• [The problem]
Exact transcription of the data below is required, without the images.

• [Supplied data]
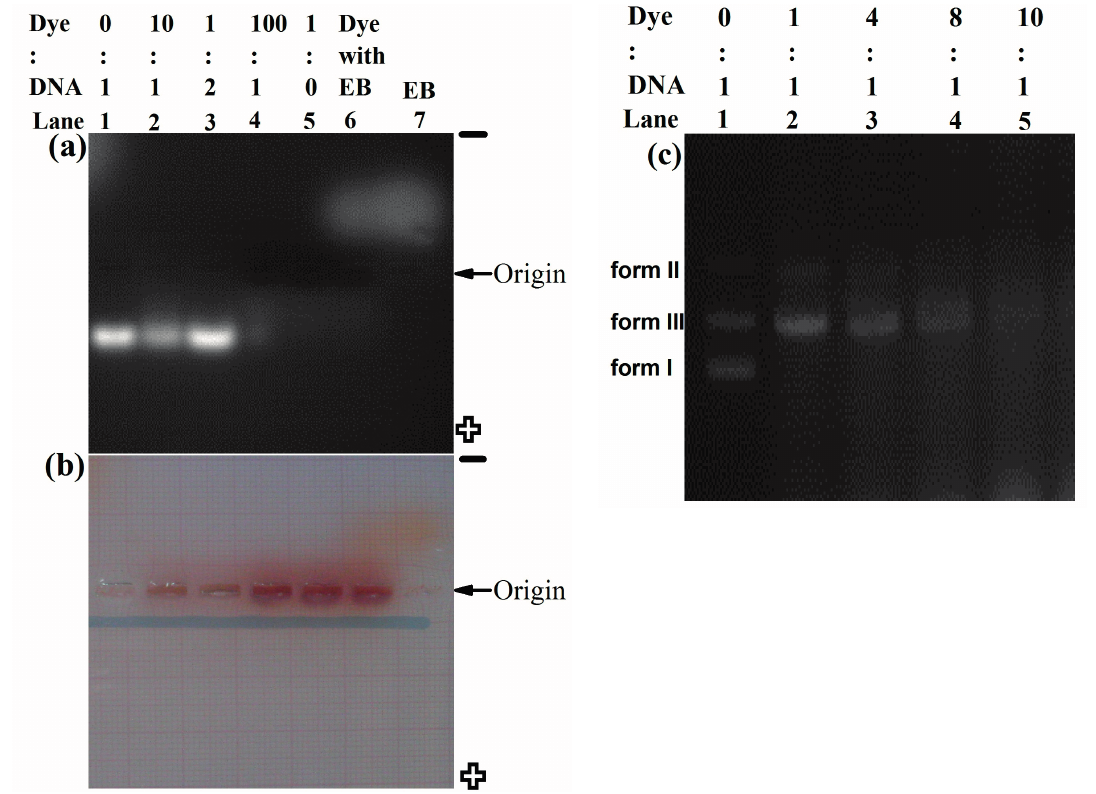
Figure 4. Gel electrophoresis study. ( a ) lane 1 calf thymus DNA without dye, lane 2 ([dye]:[DNA] = 10:1), lane 3 ([dye]:[DNA] = 1:2), lane 4 ([dye]:[DNA] = 100:1), lane 5 Bromide. ( b ) Visual picture of (a). ( c ) Gel with plasmid DNA (pUC 18) and dye. Lane 1 plasmid DNA without dye, lane 2 ([dye]:[DNA] = 1:1), lane 3 ([dye]:[DNA] = 4:1), lane 4 ([dye]:[DNA] = 8:1), lane 5 ([dye]:[DNA] =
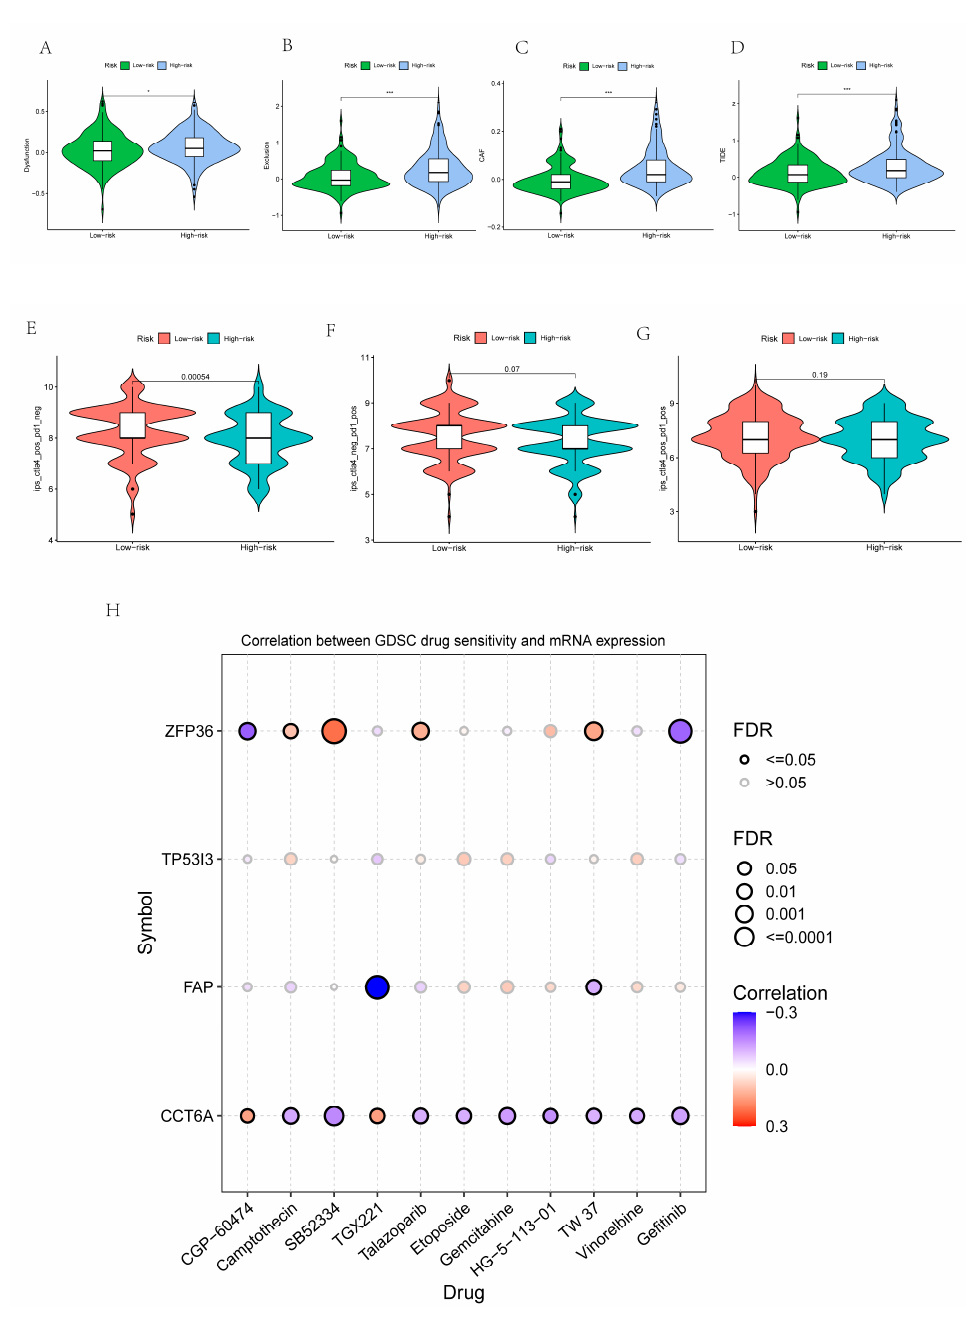
Figure 10. Identification of risk score and immunotherapy, ICIs and drug sensitivity and drug resistance of model genes. ( A – D ) analysis of Dysfunction, Exclusion, CAF and TIDE with risk score. ( E – G ) Anti-CTLA4 blockers, anti-pd1 blockers and the combination of anti-CTLA4 blockers with anti-pd1 blockers at different risks. ( H ) Analysis of drug sensitivity and drug resistance of four independent prognostic regulators related to necrotic apoptosis. (* p < 0.05, *** p <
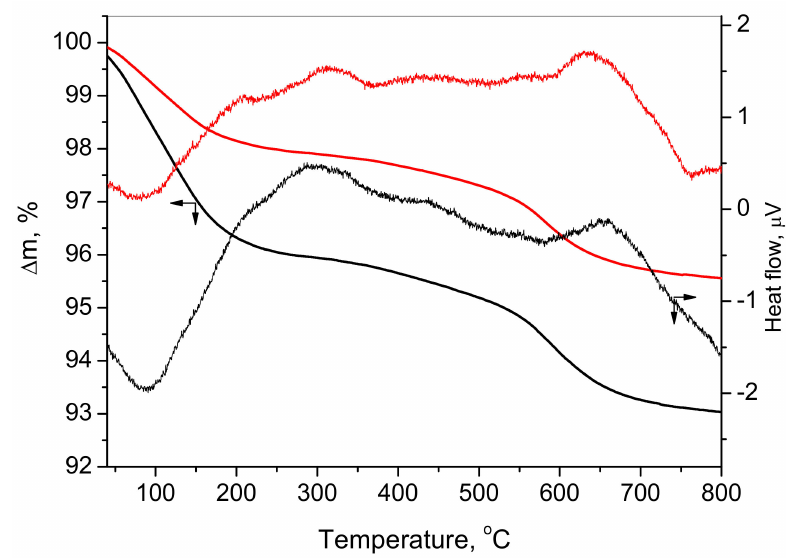
Figure 4. TG and DTA curves of MCF-S (black) and MCF-CA (red).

• [Solution]
Figure 4. Gel electrophoresis study. ( a ) lane 1 calf thymus DNA without dye, lane 2 ([dye]:[DNA] = 10:1), lane 3 ([dye]:[DNA] = 1:2), lane 4 ([dye]:[DNA] = 100:1), lane 5 Bromide. ( b ) Visual picture of (a). ( c ) Gel with plasmid DNA (pUC 18) and dye. Lane 1 plasmid DNA without dye, lane 2 ([dye]:[DNA] = 1:1), lane 3 ([dye]:[DNA] = 4:1), lane 4 ([dye]:[DNA] = 8:1), lane 5 ([dye]:[DNA] =
Figure 10. Identification of risk score and immunotherapy, ICIs and drug sensitivity and drug resistance of model genes. ( A – D ) analysis of Dysfunction, Exclusion, CAF and TIDE with risk score. ( E – G ) Anti-CTLA4 blockers, anti-pd1 blockers and the combination of anti-CTLA4 blockers with anti-pd1 blockers at different risks. ( H ) Analysis of drug sensitivity and drug resistance of four independent prognostic regulators related to necrotic apoptosis. (* p < 0.05, *** p <
Figure 4. TG and DTA curves of MCF-S (black) and MCF-CA (red).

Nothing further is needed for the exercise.